After locating the line with "decorative bowl: none" in the records below, print it and every line after it exactly.

Extracted entries
####################
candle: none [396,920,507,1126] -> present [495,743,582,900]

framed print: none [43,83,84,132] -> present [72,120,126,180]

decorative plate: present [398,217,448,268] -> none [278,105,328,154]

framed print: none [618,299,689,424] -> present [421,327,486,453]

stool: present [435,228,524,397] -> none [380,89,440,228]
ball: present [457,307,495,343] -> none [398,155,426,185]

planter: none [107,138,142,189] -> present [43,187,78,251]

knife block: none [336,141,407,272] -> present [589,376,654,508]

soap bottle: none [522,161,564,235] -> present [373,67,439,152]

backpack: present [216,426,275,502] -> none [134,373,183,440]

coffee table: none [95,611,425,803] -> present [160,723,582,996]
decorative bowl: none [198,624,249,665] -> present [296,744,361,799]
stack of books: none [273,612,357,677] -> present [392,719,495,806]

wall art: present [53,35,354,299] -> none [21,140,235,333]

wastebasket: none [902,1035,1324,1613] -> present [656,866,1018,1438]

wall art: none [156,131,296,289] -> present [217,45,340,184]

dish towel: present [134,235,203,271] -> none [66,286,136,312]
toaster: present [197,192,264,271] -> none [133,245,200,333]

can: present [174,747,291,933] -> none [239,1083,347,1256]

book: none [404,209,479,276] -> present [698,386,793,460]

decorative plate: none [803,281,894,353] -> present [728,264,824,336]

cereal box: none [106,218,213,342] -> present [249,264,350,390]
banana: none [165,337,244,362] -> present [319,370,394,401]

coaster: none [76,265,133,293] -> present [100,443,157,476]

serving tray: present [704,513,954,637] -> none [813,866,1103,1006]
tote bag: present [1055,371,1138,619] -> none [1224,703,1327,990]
####################
Written answer
decorative bowl: none [198,624,249,665] -> present [296,744,361,799]
stack of books: none [273,612,357,677] -> present [392,719,495,806]

wall art: present [53,35,354,299] -> none [21,140,235,333]

wastebasket: none [902,1035,1324,1613] -> present [656,866,1018,1438]

wall art: none [156,131,296,289] -> present [217,45,340,184]

dish towel: present [134,235,203,271] -> none [66,286,136,312]
toaster: present [197,192,264,271] -> none [133,245,200,333]

can: present [174,747,291,933] -> none [239,1083,347,1256]

book: none [404,209,479,276] -> present [698,386,793,460]

decorative plate: none [803,281,894,353] -> present [728,264,824,336]

cereal box: none [106,218,213,342] -> present [249,264,350,390]
banana: none [165,337,244,362] -> present [319,370,394,401]

coaster: none [76,265,133,293] -> present [100,443,157,476]

serving tray: present [704,513,954,637] -> none [813,866,1103,1006]
tote bag: present [1055,371,1138,619] -> none [1224,703,1327,990]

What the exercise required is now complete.